## What to produce
Print only the lines below from the one with "Copyright 堺市東区の矯正歯科 医療法人ほてい矯正歯科クリニック" to the one with "Faire Vidange tous les 80.000", both included, exactly as they stand. Leave pictures out.

┌──

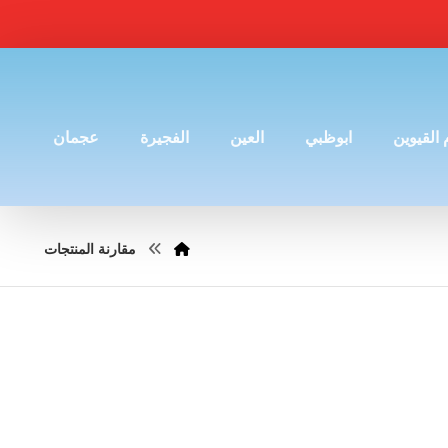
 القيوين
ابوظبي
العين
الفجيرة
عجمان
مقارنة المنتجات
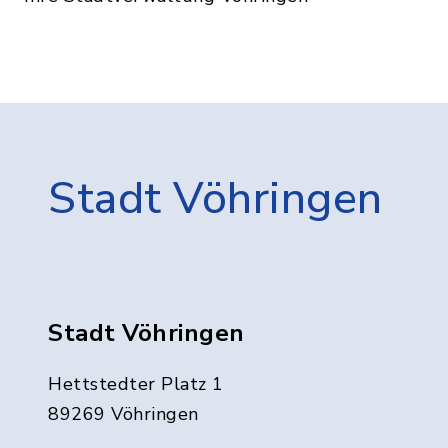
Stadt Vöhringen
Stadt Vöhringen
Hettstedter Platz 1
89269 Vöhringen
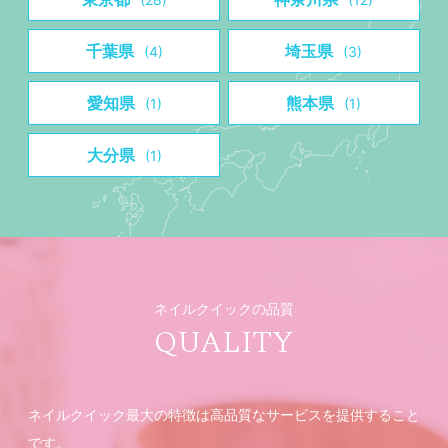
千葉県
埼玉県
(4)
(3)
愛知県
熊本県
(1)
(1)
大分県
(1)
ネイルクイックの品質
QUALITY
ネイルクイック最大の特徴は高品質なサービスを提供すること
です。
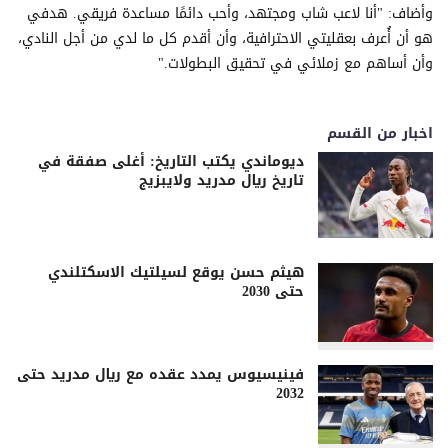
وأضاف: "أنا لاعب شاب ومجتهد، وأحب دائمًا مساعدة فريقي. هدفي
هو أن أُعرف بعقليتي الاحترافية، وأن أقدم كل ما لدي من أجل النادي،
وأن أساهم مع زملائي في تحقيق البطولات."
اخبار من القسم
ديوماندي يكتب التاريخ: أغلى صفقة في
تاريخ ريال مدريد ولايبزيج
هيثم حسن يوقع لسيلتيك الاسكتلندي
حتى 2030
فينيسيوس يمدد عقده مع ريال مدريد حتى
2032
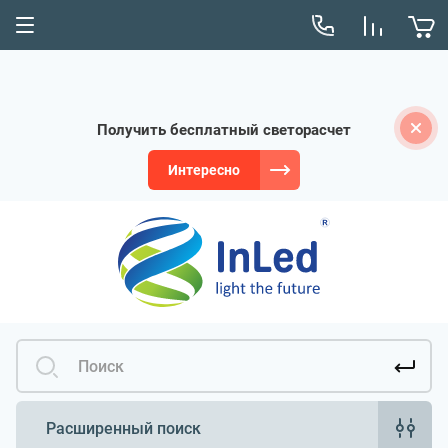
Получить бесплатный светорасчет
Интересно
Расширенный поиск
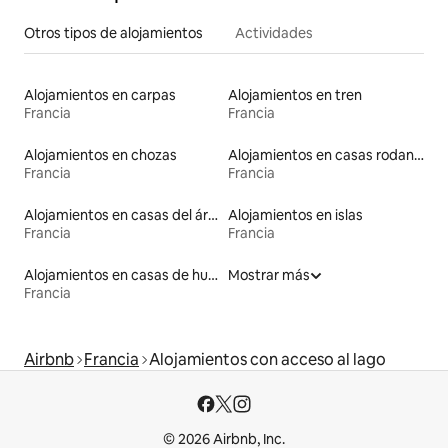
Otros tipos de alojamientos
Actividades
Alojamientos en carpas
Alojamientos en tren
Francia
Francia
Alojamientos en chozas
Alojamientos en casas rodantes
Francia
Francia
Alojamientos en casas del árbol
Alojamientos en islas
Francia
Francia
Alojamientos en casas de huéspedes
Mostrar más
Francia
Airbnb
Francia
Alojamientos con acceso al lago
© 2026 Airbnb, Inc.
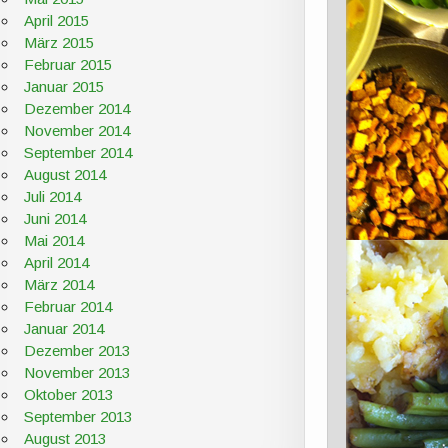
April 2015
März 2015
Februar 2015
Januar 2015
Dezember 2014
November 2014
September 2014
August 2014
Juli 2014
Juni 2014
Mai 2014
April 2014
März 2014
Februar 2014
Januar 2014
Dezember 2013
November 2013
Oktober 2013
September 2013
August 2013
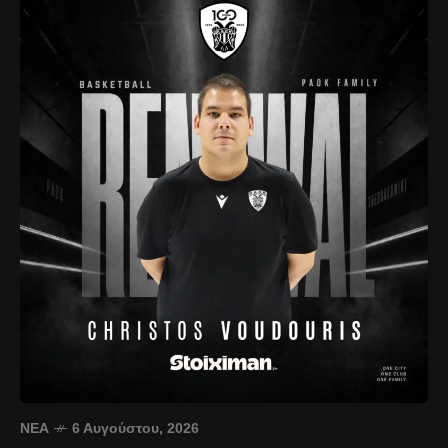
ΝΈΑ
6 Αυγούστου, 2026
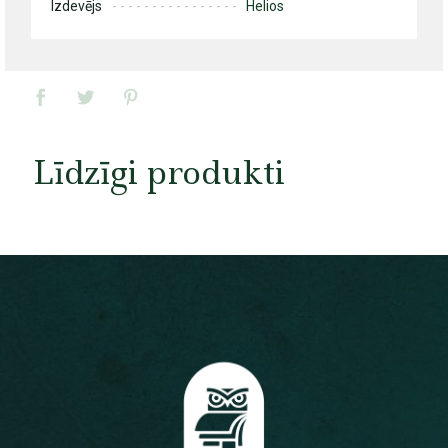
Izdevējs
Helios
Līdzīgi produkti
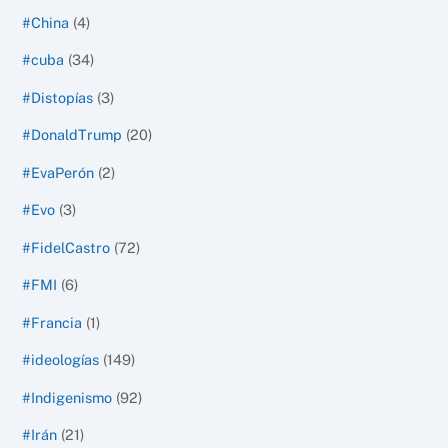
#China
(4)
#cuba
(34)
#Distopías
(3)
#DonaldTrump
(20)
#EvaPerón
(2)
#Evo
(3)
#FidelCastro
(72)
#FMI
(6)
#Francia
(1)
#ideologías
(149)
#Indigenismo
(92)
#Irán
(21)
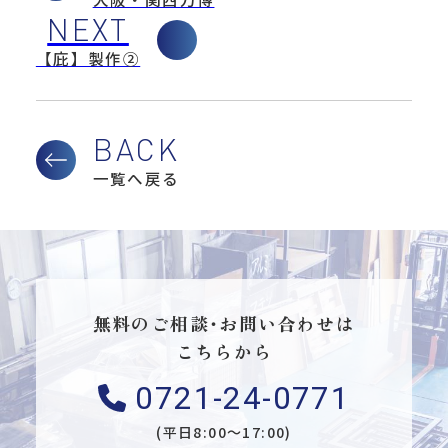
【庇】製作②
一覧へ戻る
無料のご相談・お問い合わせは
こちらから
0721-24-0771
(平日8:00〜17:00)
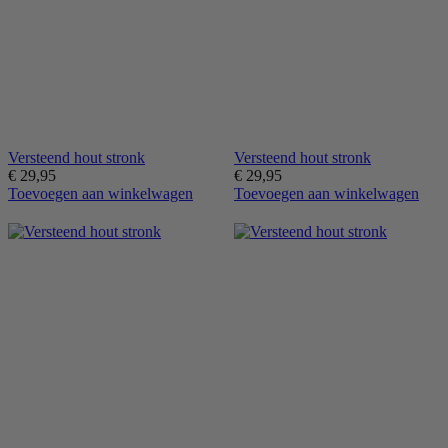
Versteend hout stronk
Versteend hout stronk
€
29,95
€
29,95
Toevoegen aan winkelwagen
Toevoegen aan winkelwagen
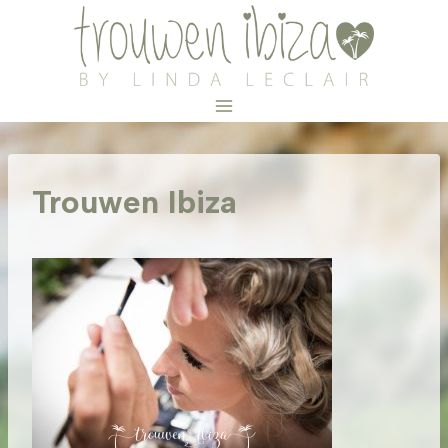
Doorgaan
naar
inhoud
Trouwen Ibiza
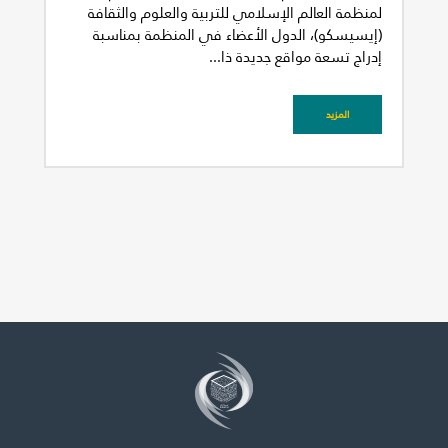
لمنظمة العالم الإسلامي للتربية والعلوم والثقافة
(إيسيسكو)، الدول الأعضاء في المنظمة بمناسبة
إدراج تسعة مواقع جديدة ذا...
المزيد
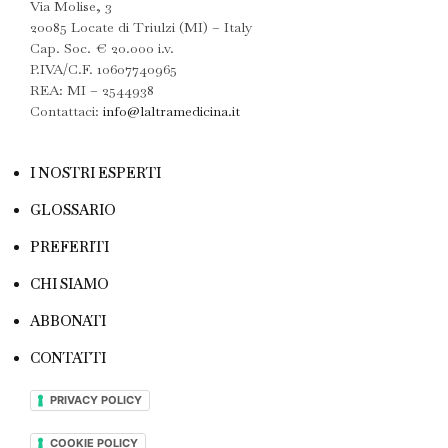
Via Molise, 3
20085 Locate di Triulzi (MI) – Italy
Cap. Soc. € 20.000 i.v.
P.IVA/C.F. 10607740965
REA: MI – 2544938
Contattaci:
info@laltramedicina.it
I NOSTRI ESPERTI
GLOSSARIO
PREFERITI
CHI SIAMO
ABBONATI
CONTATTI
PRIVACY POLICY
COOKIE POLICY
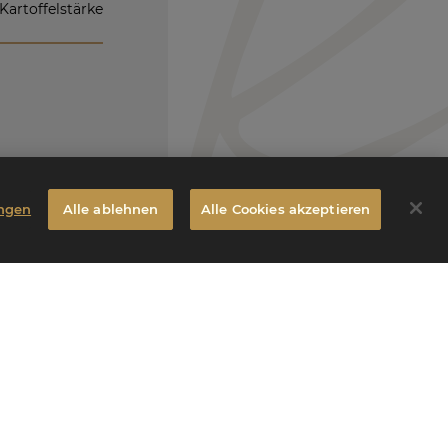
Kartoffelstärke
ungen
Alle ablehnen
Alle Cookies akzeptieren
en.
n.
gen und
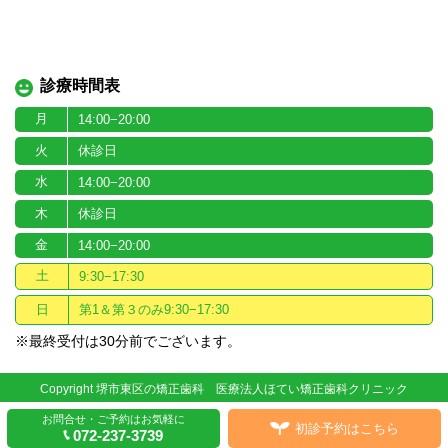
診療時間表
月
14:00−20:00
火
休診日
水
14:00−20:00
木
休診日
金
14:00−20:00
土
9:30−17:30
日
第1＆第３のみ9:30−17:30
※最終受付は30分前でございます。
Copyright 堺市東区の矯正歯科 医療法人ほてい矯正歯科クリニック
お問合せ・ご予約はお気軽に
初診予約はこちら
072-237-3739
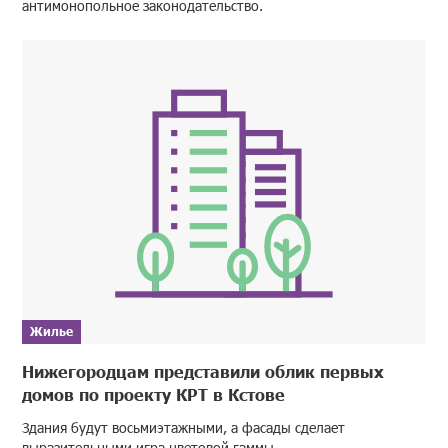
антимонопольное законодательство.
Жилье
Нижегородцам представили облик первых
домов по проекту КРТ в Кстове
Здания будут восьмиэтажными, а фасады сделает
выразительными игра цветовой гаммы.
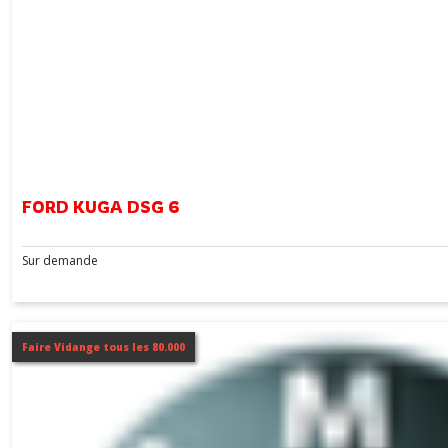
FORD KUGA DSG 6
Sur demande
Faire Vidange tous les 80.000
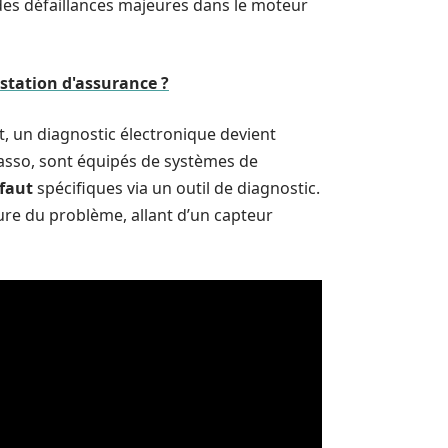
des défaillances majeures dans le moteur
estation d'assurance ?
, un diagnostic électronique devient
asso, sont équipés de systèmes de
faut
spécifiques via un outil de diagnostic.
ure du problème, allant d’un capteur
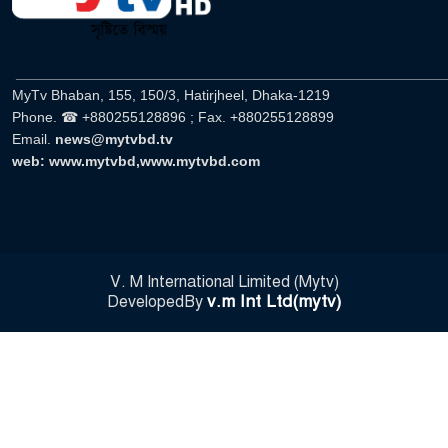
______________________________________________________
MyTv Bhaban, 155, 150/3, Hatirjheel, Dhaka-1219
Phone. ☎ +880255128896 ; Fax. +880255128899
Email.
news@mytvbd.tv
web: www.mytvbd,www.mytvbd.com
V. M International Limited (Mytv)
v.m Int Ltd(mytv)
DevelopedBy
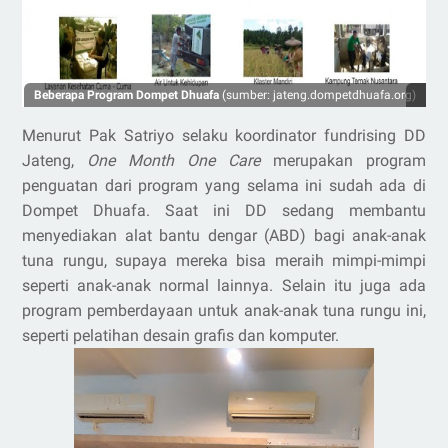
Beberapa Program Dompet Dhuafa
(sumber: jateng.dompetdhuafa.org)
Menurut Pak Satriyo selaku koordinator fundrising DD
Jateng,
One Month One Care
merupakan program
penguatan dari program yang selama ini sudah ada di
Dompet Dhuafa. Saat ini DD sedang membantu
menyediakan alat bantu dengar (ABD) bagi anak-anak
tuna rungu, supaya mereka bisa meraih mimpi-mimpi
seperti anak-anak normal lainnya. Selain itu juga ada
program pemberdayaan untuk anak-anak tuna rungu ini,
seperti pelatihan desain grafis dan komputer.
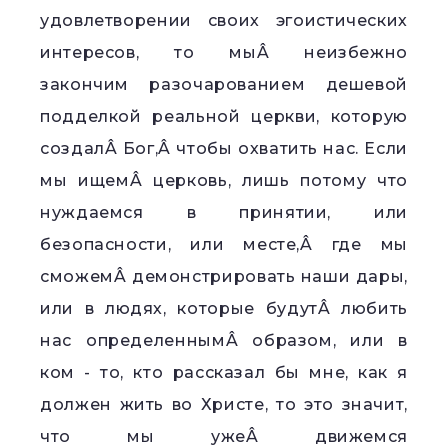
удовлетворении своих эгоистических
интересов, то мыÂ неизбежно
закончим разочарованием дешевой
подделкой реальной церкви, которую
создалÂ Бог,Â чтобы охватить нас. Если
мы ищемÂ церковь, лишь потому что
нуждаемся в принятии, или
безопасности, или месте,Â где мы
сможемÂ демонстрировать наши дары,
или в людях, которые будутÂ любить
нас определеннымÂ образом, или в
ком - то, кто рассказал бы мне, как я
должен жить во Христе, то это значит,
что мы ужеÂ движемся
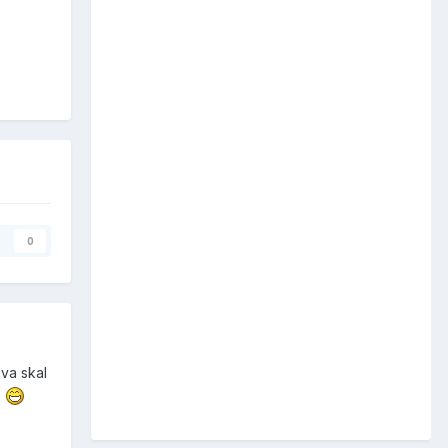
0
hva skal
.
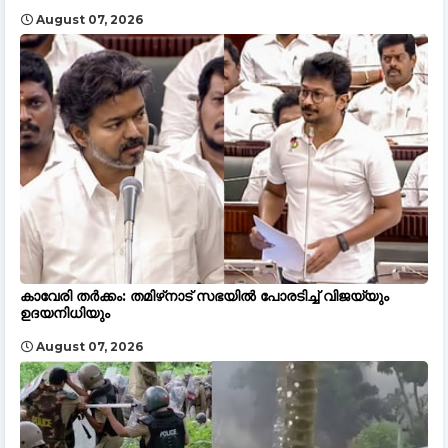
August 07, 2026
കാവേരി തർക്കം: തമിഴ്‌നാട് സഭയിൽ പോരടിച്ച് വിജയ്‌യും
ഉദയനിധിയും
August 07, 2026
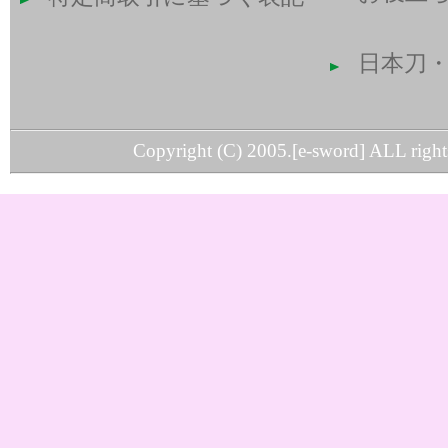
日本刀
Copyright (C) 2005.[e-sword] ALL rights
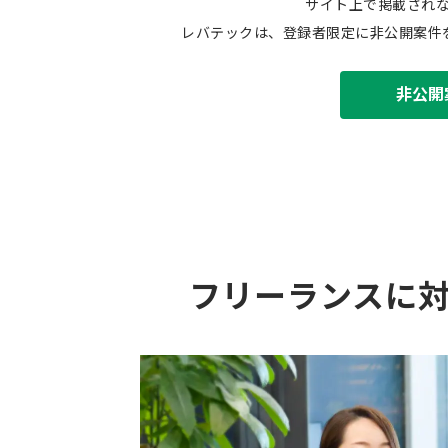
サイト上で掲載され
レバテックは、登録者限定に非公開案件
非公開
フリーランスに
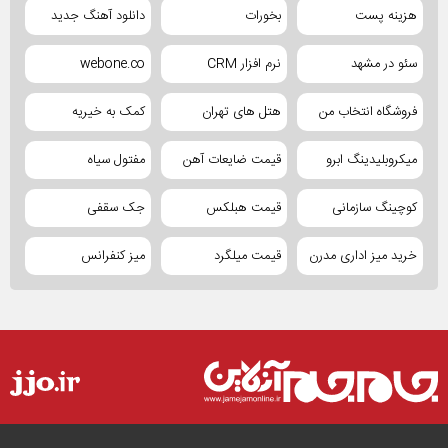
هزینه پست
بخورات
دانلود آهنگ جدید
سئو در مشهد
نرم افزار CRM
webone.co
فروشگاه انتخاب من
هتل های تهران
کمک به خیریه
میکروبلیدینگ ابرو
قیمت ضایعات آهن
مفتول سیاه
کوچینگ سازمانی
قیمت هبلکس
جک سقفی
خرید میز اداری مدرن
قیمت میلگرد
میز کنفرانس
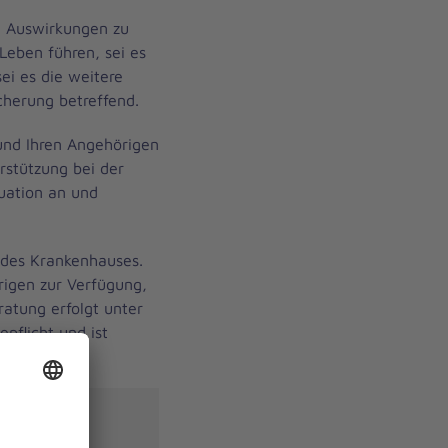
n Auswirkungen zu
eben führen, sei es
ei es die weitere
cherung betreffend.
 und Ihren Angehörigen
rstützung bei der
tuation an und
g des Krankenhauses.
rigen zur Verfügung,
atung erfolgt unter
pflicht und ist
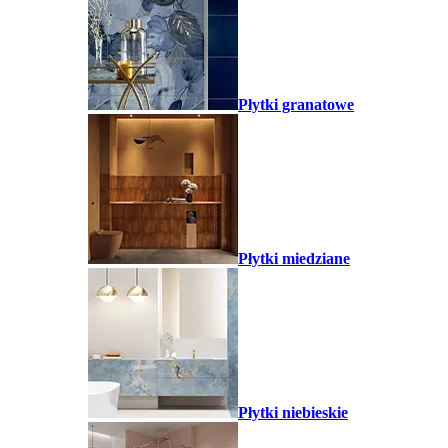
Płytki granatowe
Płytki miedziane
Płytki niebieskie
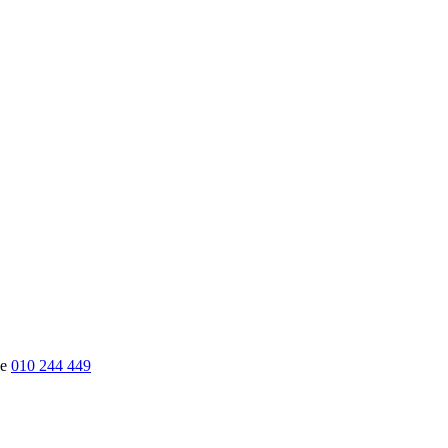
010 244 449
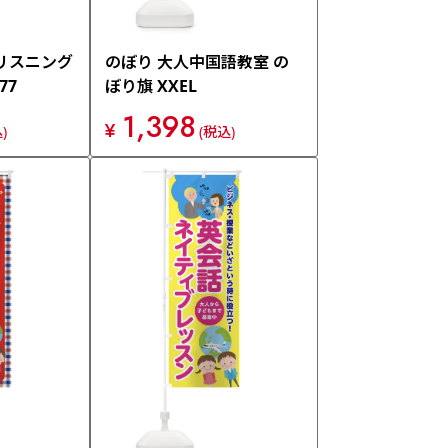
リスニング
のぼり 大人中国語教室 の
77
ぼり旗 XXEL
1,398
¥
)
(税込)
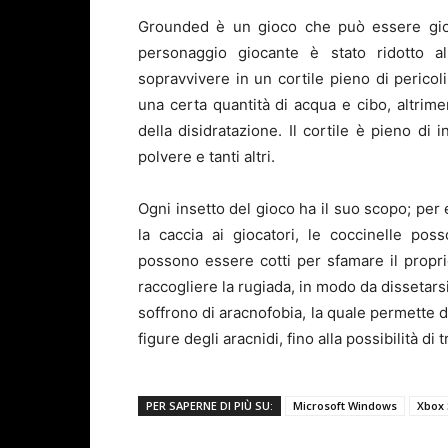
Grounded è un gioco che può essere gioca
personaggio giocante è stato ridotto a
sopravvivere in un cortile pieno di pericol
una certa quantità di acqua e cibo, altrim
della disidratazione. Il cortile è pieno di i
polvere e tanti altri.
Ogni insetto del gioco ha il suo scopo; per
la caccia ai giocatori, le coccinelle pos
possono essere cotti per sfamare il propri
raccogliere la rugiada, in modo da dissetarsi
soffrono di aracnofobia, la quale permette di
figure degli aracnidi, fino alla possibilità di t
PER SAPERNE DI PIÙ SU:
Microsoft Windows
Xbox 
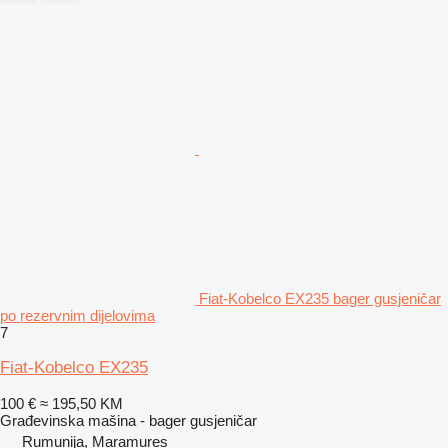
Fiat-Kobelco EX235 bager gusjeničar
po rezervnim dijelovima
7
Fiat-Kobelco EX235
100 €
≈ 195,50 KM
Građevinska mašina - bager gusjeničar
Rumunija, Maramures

└──

## Your response
Copyright 堺市東区の矯正歯科 医療法人ほてい矯正歯科クリニック
お問合せ・ご予約はお気軽に
初診予約はこちら
072-237-3739
антимонопольное законодательство.
Жилье
Нижегородцам представили облик первых
домов по проекту КРТ в Кстове
Здания будут восьмиэтажными, а фасады сделает
выразительными игра цветовой гаммы.
FORD KUGA DSG 6
Sur demande
Faire Vidange tous les 80.000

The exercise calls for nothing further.